• _WHAT THIS TASK INVOLVES_
Give only the number of lines in these records that include "bệnh".

• _PROVIDED RECORDS_

Start of Block

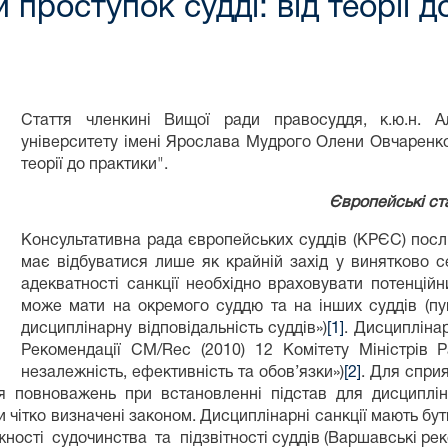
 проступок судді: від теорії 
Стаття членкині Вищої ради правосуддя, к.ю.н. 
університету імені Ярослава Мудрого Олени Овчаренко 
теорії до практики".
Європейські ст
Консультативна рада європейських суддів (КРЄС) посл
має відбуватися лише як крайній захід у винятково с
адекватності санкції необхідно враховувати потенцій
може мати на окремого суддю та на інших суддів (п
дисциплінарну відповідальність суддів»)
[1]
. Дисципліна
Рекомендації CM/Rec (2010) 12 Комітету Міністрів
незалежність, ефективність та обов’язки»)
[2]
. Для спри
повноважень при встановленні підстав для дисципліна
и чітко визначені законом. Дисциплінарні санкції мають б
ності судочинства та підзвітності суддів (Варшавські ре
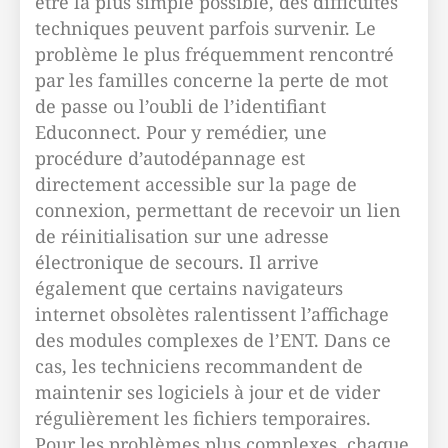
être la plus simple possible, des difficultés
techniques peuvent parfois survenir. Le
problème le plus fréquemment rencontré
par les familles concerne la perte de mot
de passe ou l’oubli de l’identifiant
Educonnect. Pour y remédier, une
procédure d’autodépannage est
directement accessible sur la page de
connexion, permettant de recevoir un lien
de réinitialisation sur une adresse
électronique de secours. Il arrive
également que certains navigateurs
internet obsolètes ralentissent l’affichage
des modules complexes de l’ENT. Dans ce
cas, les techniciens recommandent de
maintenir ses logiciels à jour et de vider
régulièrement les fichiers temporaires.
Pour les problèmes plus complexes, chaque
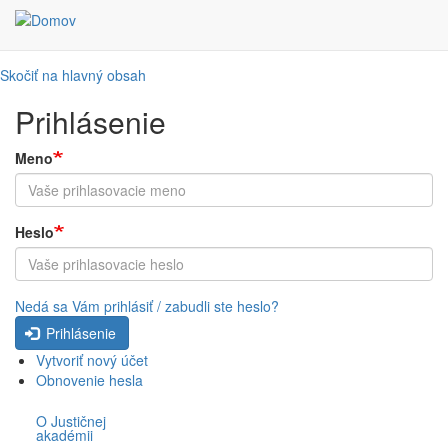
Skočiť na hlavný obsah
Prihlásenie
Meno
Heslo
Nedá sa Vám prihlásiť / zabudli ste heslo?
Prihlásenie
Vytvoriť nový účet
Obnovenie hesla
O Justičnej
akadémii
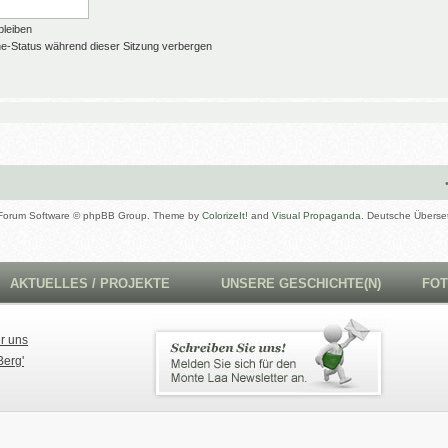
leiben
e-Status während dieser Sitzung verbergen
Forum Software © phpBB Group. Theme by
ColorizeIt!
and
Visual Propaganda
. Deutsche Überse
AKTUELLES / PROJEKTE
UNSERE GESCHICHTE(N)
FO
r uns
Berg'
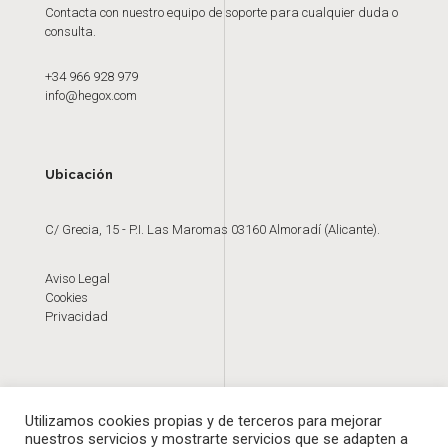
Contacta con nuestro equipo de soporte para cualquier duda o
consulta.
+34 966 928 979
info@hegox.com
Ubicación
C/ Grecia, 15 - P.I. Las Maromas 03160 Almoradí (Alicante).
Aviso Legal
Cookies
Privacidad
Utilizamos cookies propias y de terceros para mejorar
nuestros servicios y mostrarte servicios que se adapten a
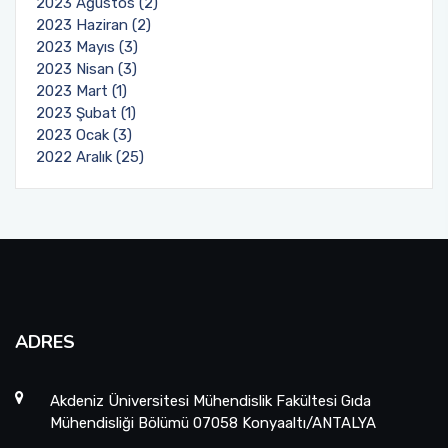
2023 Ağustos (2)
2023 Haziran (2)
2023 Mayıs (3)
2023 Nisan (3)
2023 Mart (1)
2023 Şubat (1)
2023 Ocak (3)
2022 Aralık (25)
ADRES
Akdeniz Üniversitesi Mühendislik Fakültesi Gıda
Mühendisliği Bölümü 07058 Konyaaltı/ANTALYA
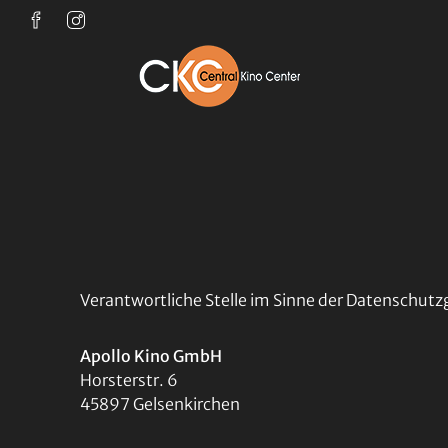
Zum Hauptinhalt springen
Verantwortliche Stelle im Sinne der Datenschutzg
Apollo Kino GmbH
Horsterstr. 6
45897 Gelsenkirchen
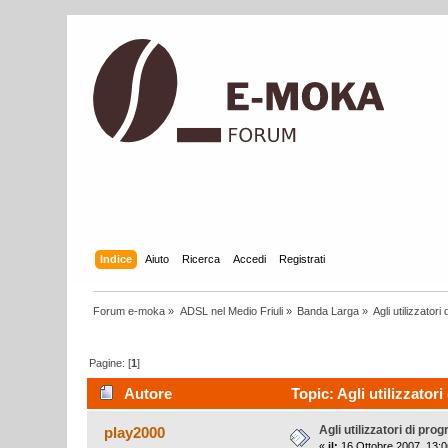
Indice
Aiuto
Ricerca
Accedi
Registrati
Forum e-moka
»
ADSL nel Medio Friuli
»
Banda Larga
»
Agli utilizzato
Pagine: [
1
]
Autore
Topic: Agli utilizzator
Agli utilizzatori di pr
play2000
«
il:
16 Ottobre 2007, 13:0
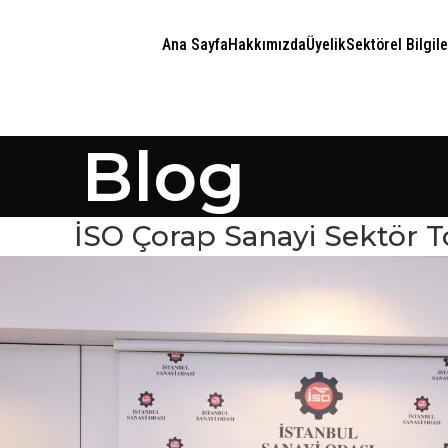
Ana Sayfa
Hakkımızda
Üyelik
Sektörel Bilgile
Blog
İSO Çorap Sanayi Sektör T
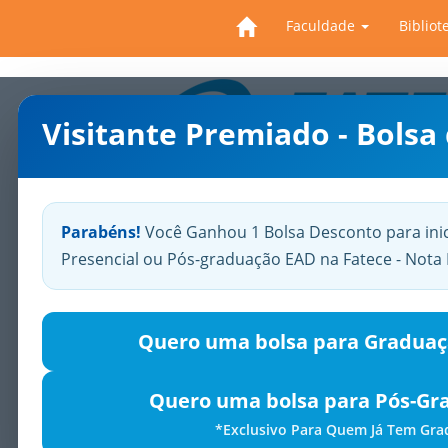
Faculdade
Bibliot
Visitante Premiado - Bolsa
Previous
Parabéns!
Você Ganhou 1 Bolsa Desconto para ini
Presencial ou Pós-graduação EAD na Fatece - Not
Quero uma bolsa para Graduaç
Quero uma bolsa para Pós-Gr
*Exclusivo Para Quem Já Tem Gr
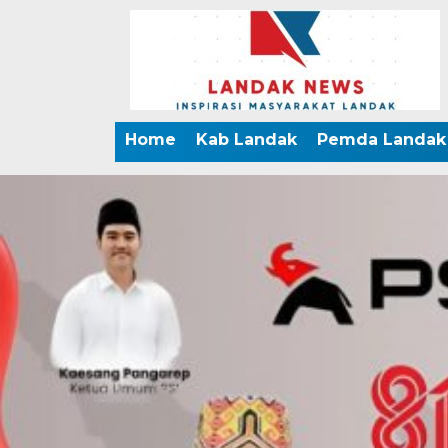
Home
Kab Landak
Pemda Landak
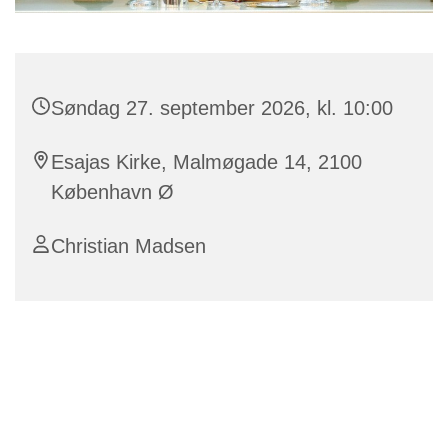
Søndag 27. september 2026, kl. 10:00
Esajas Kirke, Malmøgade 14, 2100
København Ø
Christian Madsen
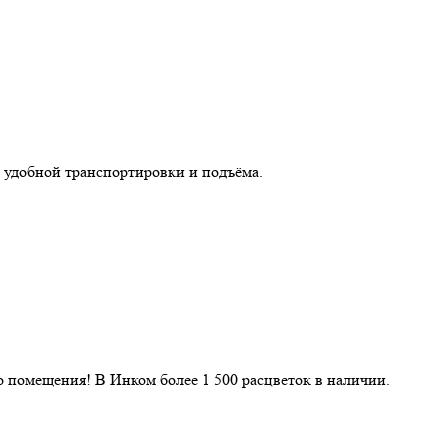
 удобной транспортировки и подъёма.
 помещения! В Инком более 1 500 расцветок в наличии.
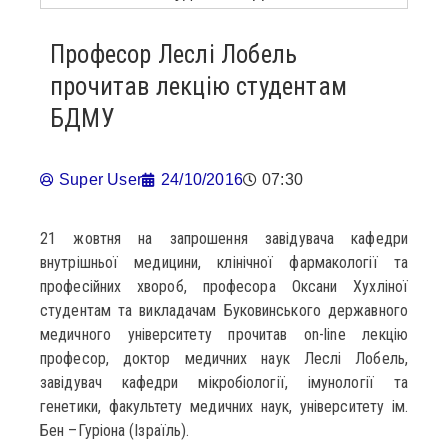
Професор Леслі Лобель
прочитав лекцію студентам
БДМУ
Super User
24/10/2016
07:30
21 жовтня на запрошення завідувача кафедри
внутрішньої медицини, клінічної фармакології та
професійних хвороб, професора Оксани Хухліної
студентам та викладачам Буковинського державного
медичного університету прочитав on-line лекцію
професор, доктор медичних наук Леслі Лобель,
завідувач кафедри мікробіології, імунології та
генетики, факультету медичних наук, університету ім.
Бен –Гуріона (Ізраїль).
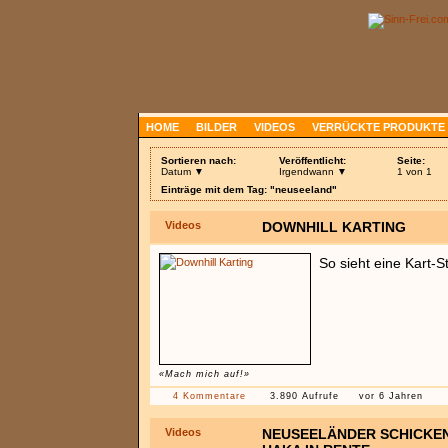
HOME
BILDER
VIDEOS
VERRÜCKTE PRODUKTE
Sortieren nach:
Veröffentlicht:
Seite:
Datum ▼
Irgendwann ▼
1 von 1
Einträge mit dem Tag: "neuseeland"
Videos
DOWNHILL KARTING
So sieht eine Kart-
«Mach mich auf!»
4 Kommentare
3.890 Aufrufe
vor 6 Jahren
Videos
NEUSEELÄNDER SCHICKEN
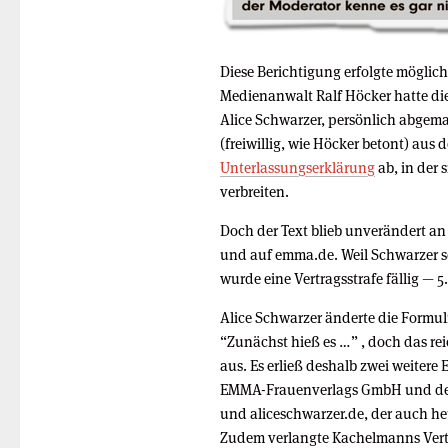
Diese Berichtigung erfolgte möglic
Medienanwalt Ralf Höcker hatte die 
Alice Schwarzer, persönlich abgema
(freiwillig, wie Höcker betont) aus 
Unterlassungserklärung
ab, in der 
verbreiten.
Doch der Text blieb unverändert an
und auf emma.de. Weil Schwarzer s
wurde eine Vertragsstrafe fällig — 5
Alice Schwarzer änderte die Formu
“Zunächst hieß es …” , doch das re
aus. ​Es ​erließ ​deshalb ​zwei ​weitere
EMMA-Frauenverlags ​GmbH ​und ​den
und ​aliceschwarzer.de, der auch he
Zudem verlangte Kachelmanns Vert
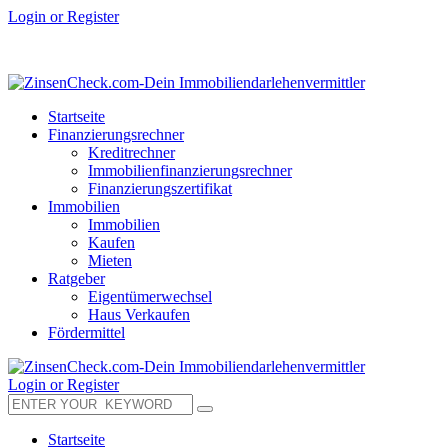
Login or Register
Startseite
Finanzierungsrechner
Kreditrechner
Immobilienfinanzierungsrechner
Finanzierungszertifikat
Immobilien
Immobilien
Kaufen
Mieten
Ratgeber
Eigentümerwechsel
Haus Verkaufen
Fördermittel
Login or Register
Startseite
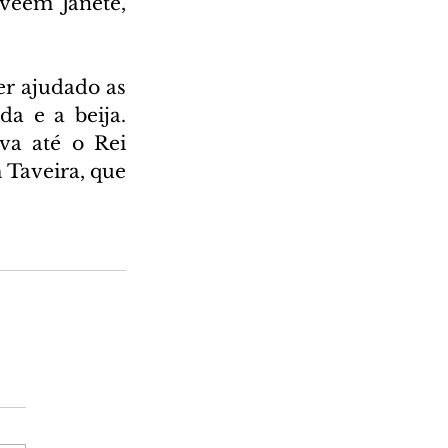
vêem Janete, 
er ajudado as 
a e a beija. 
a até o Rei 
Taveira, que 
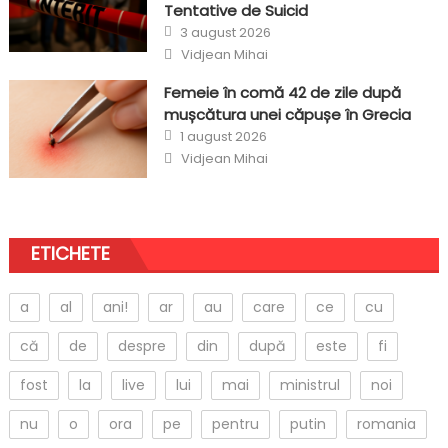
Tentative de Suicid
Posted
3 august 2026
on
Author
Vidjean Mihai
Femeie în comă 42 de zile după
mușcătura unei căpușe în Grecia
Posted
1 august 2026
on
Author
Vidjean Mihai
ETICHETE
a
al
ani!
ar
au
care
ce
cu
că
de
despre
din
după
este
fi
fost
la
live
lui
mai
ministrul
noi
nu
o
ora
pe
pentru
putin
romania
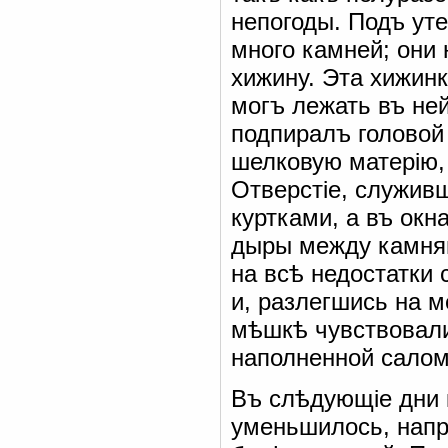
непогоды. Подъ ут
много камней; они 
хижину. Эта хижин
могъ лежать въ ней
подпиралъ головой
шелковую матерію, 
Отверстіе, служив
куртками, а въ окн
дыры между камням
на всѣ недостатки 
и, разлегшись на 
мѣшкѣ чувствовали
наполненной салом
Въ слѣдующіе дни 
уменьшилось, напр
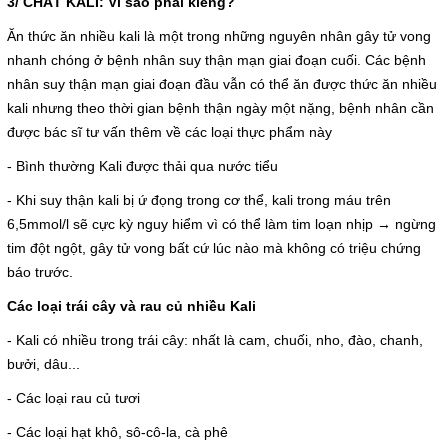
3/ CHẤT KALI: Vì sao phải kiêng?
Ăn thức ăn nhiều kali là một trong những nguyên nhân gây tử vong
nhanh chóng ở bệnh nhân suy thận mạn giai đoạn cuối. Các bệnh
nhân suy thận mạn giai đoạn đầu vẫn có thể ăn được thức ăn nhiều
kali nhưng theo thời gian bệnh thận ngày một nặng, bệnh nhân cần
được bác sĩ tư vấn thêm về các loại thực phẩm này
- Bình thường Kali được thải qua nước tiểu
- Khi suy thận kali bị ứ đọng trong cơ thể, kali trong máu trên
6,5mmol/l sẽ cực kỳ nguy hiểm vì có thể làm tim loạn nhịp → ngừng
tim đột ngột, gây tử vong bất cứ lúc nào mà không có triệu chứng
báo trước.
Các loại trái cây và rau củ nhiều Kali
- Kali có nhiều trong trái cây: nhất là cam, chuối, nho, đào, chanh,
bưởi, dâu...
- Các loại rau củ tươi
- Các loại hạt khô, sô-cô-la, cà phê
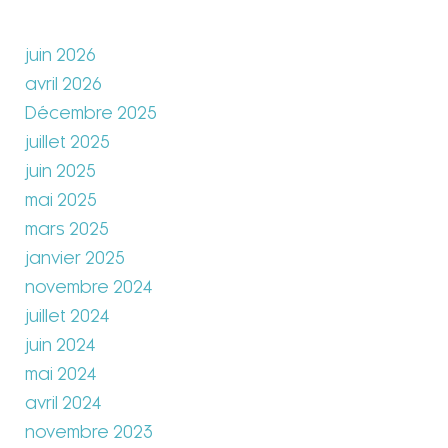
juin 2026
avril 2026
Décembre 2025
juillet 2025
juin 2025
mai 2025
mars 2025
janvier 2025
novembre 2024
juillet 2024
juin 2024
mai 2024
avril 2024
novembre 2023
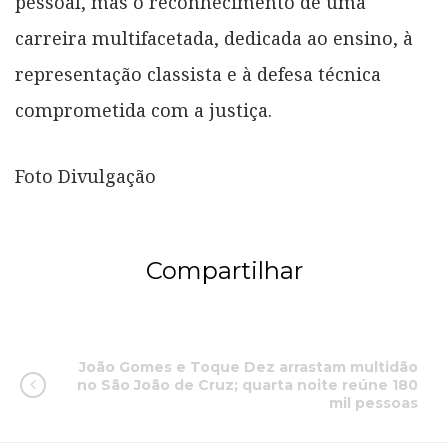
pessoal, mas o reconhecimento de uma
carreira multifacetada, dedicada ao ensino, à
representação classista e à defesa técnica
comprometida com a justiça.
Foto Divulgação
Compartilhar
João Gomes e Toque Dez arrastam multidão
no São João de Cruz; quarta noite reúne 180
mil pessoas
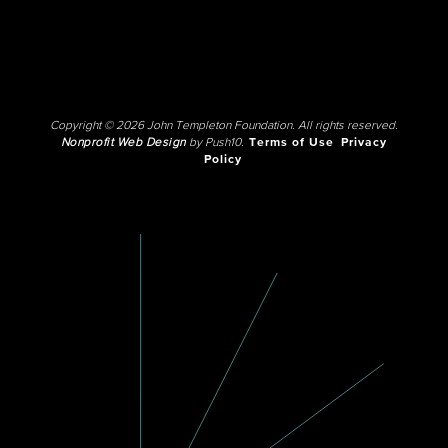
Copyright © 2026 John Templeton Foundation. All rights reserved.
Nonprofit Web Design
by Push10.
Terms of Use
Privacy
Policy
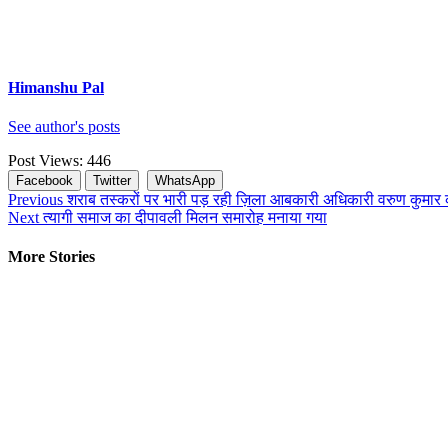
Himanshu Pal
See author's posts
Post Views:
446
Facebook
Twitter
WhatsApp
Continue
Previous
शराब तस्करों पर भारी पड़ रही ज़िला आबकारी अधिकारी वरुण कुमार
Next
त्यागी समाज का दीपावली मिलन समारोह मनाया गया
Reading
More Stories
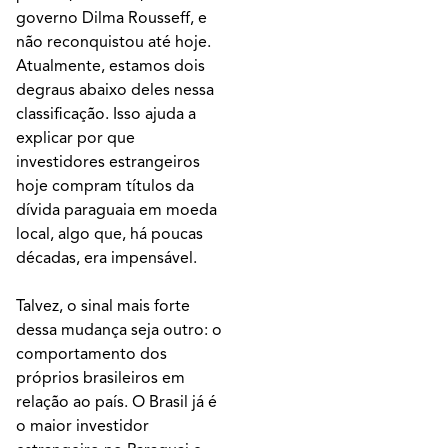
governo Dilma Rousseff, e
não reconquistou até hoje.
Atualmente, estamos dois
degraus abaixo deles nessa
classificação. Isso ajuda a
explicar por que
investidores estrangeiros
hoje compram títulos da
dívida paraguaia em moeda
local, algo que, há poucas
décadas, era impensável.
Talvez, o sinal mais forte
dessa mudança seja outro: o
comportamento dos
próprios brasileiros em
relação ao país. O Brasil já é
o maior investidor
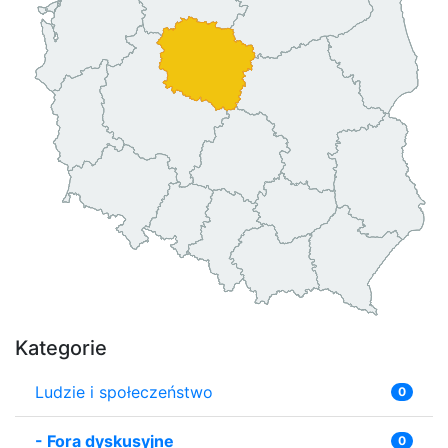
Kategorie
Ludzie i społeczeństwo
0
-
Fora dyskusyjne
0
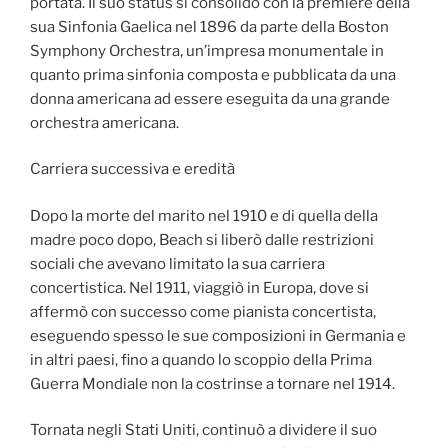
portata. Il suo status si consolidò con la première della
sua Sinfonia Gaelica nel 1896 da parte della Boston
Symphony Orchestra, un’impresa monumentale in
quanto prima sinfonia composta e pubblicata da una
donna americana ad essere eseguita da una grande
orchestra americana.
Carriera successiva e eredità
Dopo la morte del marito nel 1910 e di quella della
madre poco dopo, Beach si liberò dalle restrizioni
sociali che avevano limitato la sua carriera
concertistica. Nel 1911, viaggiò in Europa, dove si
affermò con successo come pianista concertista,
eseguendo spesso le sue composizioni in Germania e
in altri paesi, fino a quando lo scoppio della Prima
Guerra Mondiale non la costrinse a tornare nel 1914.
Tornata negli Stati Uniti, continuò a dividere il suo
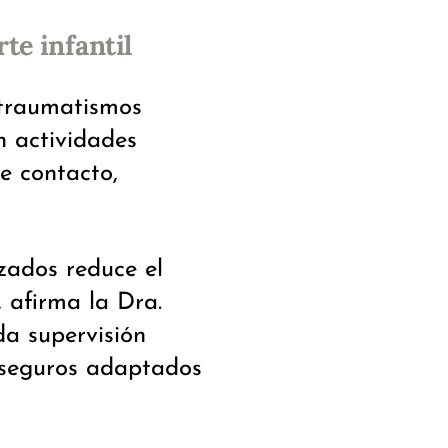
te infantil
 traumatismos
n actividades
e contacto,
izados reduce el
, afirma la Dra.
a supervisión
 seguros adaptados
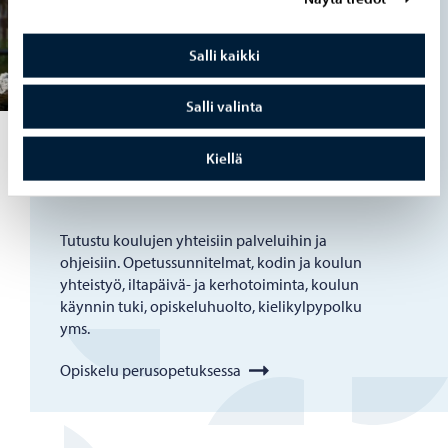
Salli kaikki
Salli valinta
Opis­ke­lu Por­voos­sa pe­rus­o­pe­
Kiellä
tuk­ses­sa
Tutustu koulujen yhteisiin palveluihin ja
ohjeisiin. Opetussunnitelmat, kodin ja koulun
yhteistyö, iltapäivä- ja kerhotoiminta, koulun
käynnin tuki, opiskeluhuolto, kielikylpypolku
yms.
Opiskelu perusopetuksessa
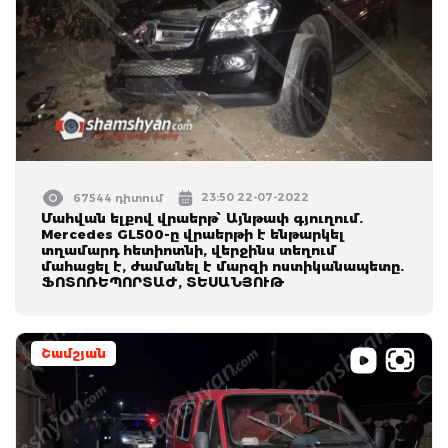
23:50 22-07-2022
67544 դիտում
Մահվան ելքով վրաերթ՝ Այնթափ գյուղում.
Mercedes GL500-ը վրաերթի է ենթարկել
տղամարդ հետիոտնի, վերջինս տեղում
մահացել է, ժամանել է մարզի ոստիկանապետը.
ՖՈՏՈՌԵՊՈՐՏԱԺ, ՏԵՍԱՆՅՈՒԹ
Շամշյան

End of Block

• _ANSWER BOX_
2